An International Threat

According to Trend Micro, LabHost’s phishing pages includes those for Canadian, U.S., and international banks, services such as Spotify, insurance providers, and postal providers like DHL, and highly customizable phishing templates requesting such information from victims as names, addresses, emails, birth dates, answers standard security questions, card numbers, passwords, and PINs.

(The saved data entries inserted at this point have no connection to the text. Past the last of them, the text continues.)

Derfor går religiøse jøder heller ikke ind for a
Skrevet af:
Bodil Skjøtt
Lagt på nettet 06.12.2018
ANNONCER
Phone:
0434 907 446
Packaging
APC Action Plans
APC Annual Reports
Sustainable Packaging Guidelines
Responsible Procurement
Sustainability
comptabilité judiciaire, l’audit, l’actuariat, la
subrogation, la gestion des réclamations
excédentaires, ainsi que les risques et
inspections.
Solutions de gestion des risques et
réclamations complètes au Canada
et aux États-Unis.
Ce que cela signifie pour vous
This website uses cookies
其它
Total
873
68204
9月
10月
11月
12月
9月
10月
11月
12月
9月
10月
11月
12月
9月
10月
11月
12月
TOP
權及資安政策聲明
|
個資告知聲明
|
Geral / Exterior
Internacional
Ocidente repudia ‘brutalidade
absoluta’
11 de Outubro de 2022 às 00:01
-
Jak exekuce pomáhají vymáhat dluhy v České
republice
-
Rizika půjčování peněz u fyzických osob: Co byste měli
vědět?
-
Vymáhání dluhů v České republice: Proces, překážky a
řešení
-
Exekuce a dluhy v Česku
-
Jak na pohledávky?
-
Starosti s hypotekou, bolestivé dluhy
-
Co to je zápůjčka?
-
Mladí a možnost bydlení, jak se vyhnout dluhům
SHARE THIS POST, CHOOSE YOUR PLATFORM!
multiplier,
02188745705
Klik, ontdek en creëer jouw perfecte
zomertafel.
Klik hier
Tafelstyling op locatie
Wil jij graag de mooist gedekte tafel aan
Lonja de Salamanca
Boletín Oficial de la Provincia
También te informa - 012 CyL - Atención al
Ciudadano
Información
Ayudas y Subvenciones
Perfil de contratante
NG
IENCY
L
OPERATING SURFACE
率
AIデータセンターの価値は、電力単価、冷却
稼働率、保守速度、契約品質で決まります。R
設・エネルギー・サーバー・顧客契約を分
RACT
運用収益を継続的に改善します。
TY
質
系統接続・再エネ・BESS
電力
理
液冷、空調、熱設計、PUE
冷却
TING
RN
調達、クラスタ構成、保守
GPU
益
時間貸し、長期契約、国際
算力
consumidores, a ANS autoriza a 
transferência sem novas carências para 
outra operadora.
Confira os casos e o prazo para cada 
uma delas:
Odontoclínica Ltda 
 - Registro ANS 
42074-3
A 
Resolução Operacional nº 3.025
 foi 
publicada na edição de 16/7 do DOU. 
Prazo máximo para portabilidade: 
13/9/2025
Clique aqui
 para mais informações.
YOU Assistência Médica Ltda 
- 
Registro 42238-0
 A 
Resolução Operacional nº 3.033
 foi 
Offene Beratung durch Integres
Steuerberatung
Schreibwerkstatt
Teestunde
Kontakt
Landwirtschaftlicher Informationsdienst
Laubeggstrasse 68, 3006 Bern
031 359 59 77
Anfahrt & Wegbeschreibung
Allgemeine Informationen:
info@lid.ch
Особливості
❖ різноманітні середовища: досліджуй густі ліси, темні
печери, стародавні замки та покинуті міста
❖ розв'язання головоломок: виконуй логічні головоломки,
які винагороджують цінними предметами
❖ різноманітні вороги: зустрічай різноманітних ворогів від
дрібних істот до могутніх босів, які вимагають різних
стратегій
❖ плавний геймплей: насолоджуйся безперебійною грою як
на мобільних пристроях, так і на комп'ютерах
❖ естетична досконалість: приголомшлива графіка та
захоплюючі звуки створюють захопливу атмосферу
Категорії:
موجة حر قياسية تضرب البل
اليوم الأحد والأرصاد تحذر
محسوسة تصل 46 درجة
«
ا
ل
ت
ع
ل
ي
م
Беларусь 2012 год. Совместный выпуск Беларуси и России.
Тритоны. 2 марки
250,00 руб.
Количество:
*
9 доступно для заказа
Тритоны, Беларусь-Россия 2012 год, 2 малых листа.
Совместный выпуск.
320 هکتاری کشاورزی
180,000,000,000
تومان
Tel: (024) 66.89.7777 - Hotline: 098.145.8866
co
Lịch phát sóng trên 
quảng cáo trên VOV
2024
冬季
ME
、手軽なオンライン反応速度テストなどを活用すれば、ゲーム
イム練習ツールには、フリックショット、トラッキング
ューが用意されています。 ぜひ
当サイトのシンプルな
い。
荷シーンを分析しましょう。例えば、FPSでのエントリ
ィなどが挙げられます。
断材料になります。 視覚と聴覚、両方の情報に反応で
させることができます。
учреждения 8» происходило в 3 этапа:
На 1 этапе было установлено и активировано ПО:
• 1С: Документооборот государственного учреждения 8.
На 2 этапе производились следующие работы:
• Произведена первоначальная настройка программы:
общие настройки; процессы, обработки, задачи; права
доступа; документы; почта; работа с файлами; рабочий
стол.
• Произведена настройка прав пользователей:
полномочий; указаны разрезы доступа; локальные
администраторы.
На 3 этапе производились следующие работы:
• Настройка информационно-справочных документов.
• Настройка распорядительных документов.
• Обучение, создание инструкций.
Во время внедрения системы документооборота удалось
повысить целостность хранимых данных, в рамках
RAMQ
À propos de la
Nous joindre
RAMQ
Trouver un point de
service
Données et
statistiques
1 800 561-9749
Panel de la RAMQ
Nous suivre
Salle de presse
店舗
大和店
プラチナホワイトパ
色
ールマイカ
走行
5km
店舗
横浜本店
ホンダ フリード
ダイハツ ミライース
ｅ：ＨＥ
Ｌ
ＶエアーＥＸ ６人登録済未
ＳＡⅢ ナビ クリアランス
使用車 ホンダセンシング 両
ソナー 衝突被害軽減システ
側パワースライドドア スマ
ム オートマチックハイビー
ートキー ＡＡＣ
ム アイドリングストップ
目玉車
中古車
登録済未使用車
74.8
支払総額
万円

In addition, hackers could ask for bespoke phishing pages for targeted brand be created. It was easy to use, given the platform did most of the work in developing and managing the infrastructure, and offered users detailed campaign statistics and management of stolen credentials.

“In essence, a PhaaS outsources the traditional task of having to develop and host phishing pages for a target organization, plus having to develop methods to extract stolen details, substantially dropping the barrier for entry to phishing,” wrote Trend Micro, which was one of a number of private companies – including Microsoft, Chainalysis, Intel 471, and The Shadowserver Foundation – the assisted the investigation.

PhaaS is a fast-emerging sector of the larger phishing environment and part of the larger trend of threat groups offering their malware – including ransomware – as a service. Trend Micro pointed to a number of other PhaaS operators – including Greatness sand Frappo – but noted that “LabHost was certainly one of the most popular and damaging in the market.”

The vendor wrote that LabHost offered bad actors three membership tiers, who paid with Bitcoin. The standard membership for $179 a month gave users dozens of pages targeting Canadian institutions and hosted up to three active phishing pages at a time. The premium membership at $249 a month added pages targeting U.S. institutions and bumping up the number of active phishing pages to 20.

At $300 a month, a world membership offered more than 70 phishing pages aimed at international organizations and added 10 hosted phishing pages for organizations in more than two dozen countries throughout Europe, Asia, the Middle East, and Central and South America.

Law Enforcement Targets the Platforms

The law enforcement effort against LabHost mirrors other recent international takedowns of sprawling cybercriminal operations, including those against major ransomware groups Hive, LockBit, and BlackCat, also known as ALPHV.

The Metropolitan Police said that while such operations focused on various types of online fraud, each one targeted a platform being using by threat groups.

“This operation and others over the last year show how law enforcement worldwide can, and will, come together with one another and private sector partners to dismantle international fraud networks at source,” Dame Lynne Owens, deputy commission of the Metropolitan Police, said in a statement. “Our approach is to be more precise and targeted with a clear focus on those enabling online fraud to be carried out on an international scale.”

Timothy P. Burke, special agent in charge with the U.S. Secret Service, said that “seizing LabHost and arresting those involved will have a systemic impact on transnational cybercrime.”